Learning Probabilistic and Causal Models with(out) Imperfect Advice
Abstract:
From early education, we’ve learned a general problem-solving approach: abstract real-world problems into models, solve them, and map the solutions back to reality. While effective, this "Abstract, Solve, Map back" framework can sometimes overlook crucial contextual details in real-world instances. This thesis addresses key questions in learning probabilistic and causal models, and introduces algorithmic innovations to incorporate contextual information as imperfect advice. The contributions are organized into three themes: (I) Algorithms for learning probabilistic models, (II) Algorithms for learning causal models, and (III) Algorithms with imperfect advice.
Theme (I) explores finite-sample distribution learning under the PAC framework. We design algorithms for degree-bounded Bayesian networks, extending existing results for linear Gaussian models and offering new insights for discrete polytrees. A key insight for this theme is that structural sparsity enables more sample-efficient learning.
Theme (II) focuses on causal inference, specifically on the problems of causal graph discovery via adaptive interventions and causal effect estimation. For discovery, we provide the first full characterization for identifying causal graphs with interventions and propose adaptive algorithms for various settings. For estimation, we derive PAC bounds for covariate adjustments and develop algorithms to find small adjustment sets. The key idea is that reframing certain causal problems as graph learning or distribution learning tasks allows us to leverage tools from graph theory and statistics respectively.
Theme (III) studies algorithms that utilize instance-specific side-information, explored through the framework of learning-augmented algorithms.
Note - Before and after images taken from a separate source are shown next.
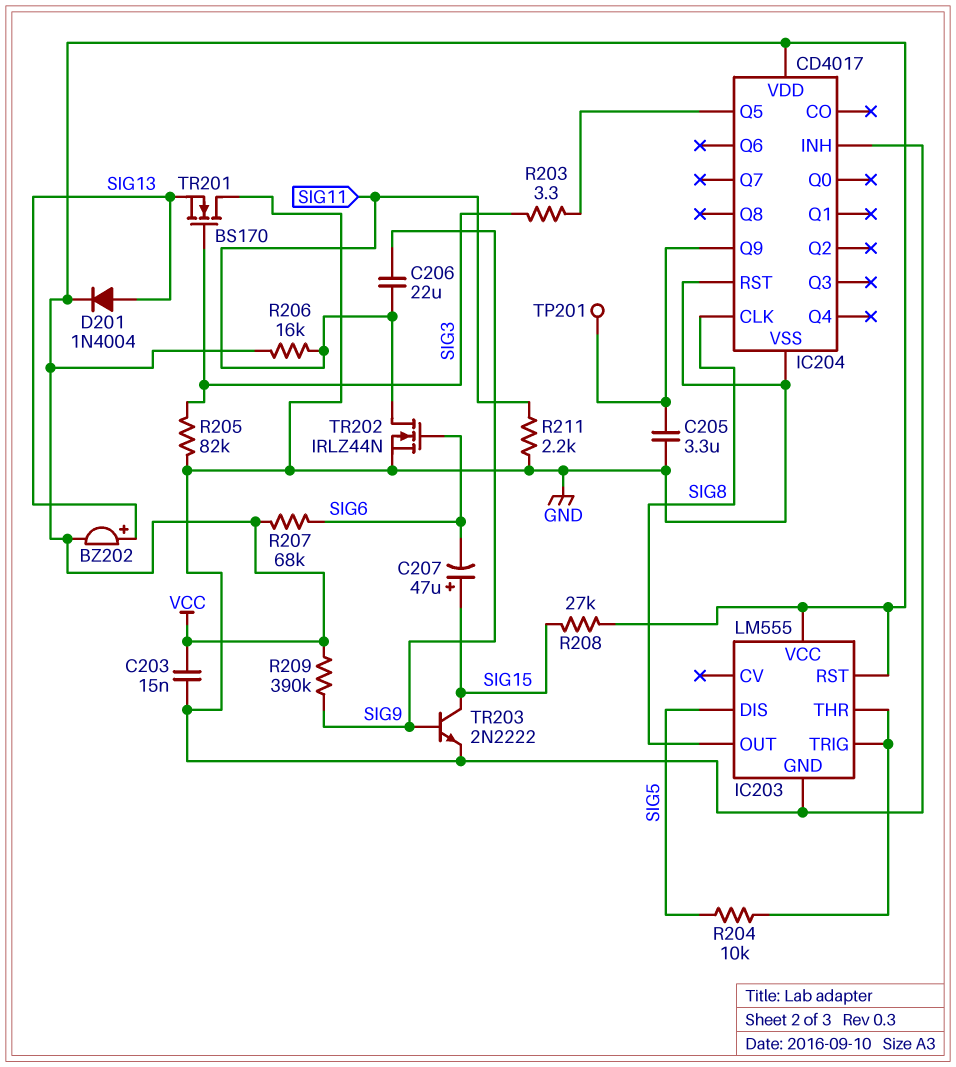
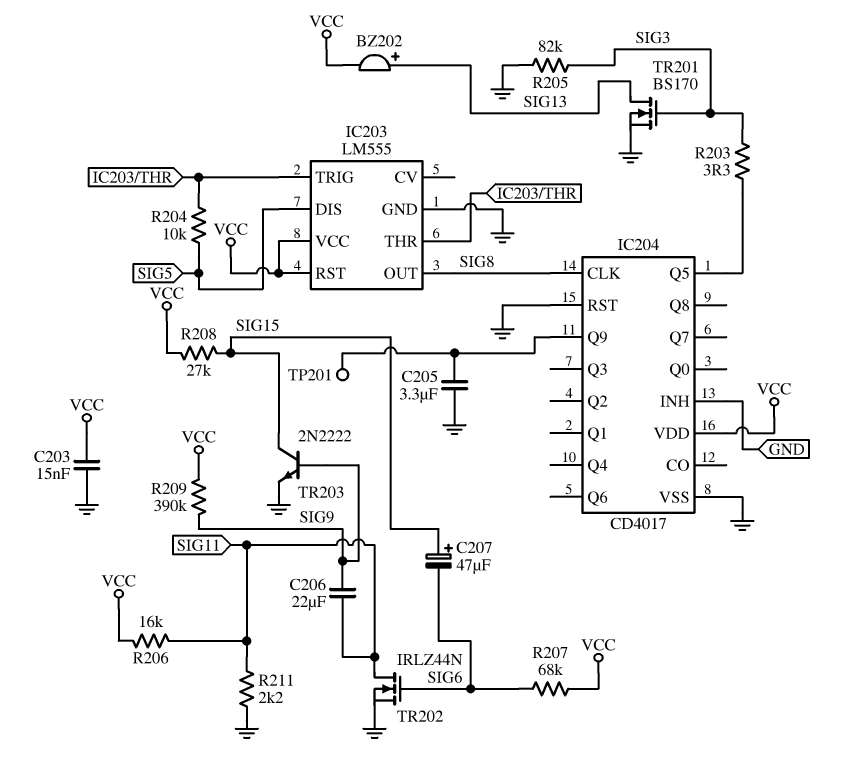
D201: diode 1N4004 (A SIG13, K VCC) -> none
TR201: NMOS BS170 (G SIG3, D GND, S SIG13) -> NMOS BS170 (G SIG3, D SIG13, S GND)

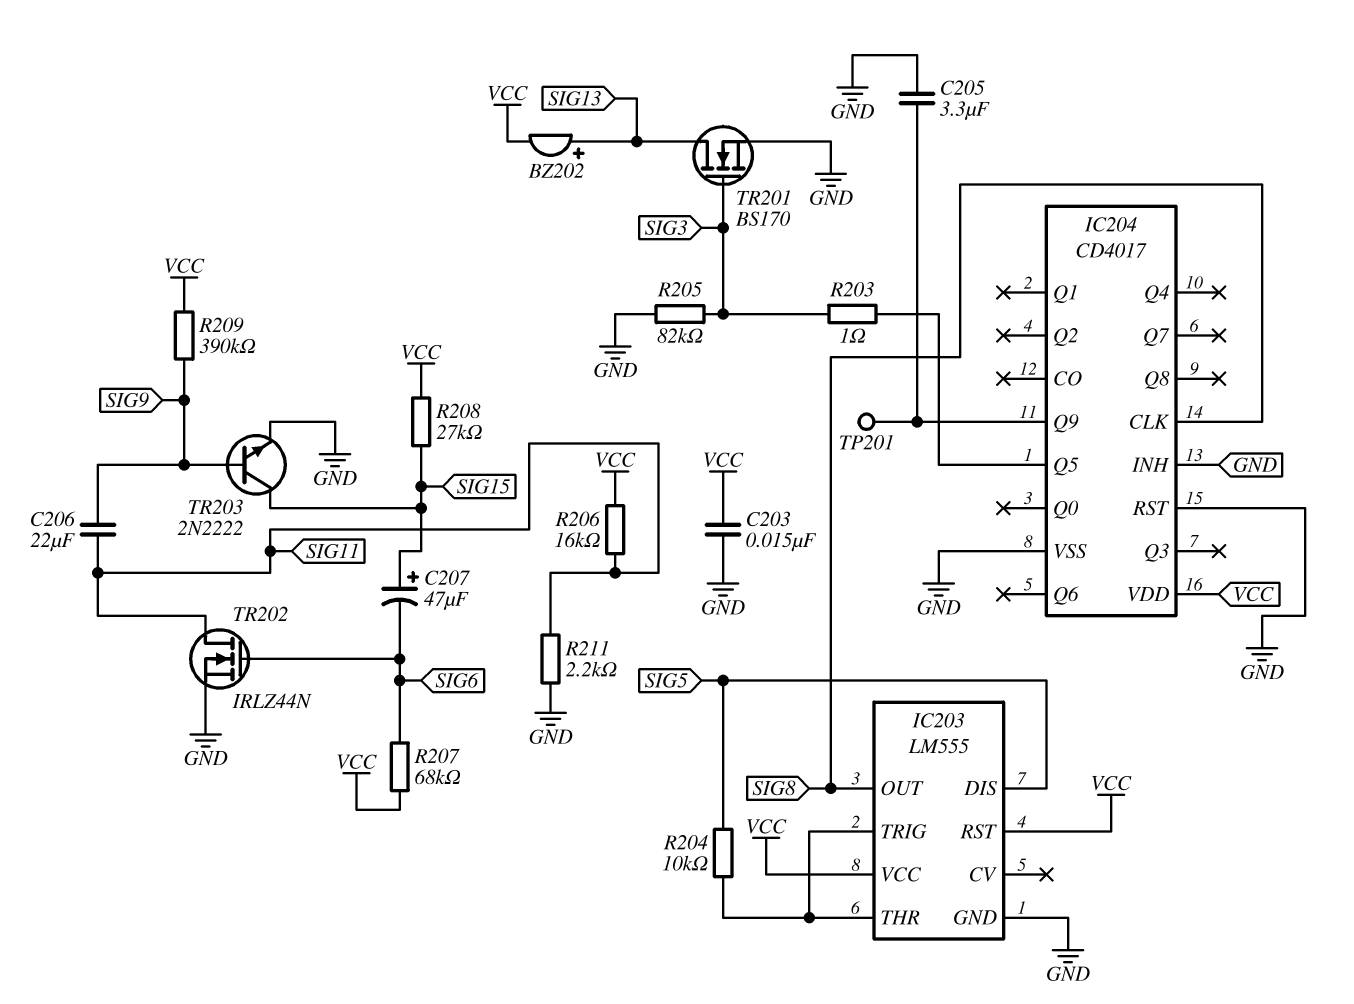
R203: 3.3 (IC204/Q5, SIG3) -> 1 (IC204/Q5, SIG3)

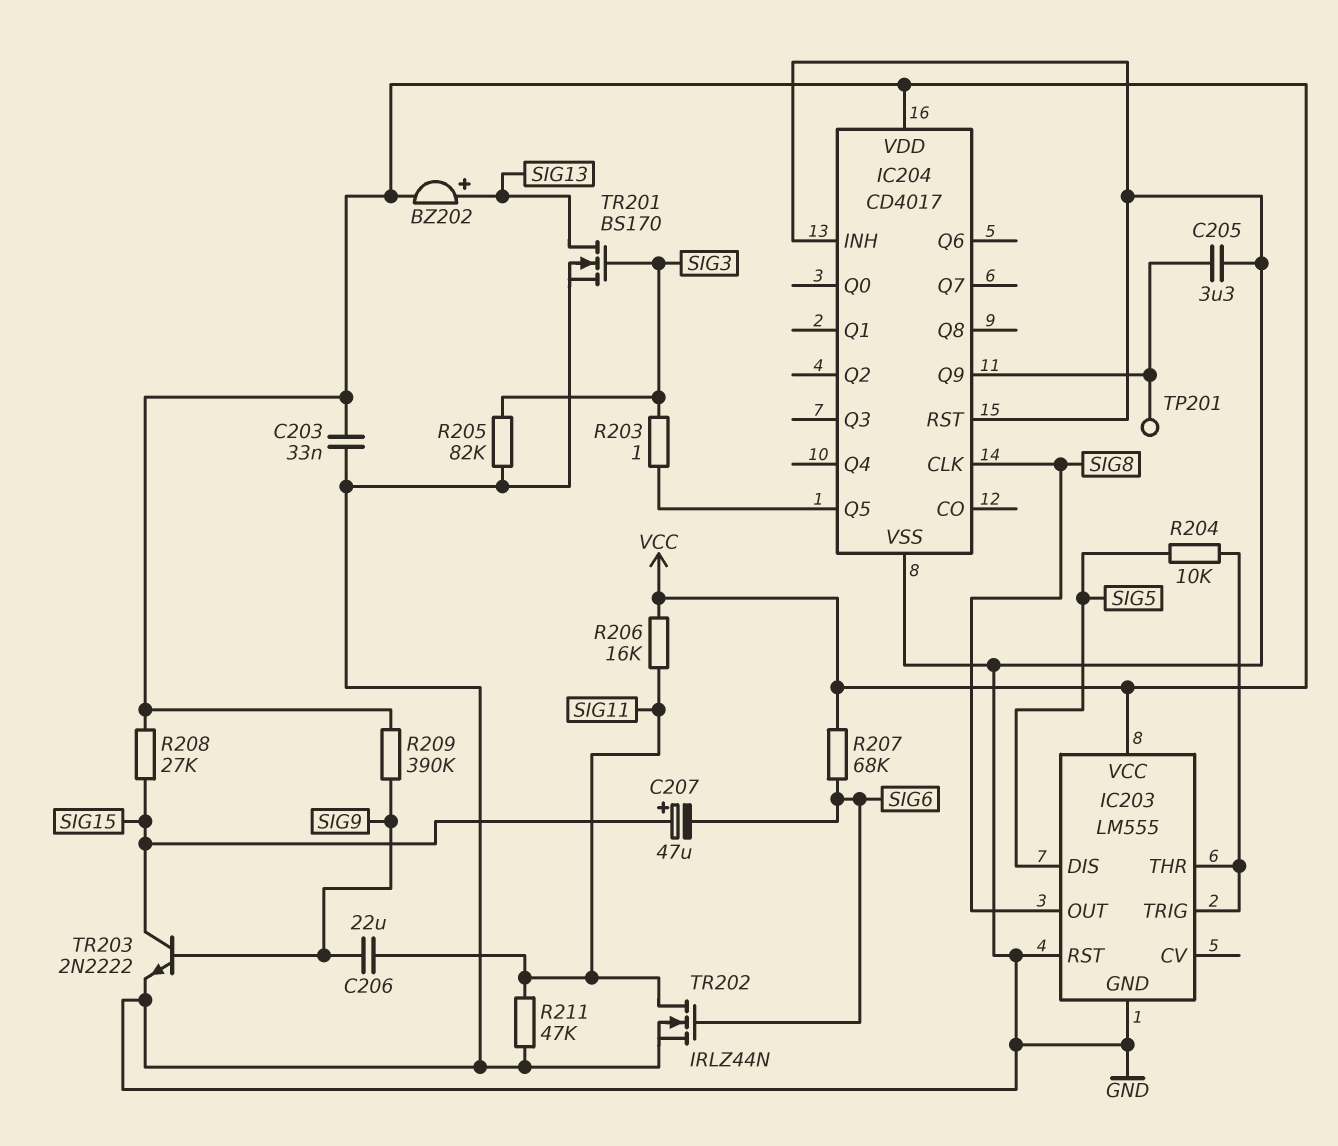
C203: 15nF (GND, VCC) -> 33nF (GND, VCC)
IC203 pin RST: VCC -> GND
R211: 2.2k (GND, SIG11) -> 47k (GND, SIG11)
Inspired by the property testing insight that "testing can be cheaper than learning", we introduce the TestAndAct framework for using imperfect advice. This approach incorporates a test to assess the quality of the advice and adapts the algorithm's behavior accordingly. We instantiate variants of this idea to improve competitive ratios in online bipartite matching under random arrivals, reduce sample complexity in learning multivariate Gaussians, and minimize interventions for learning causal graphs. Our methods provide performance guarantees that scales with the quality of the advice, without requiring prior knowledge of its accuracy.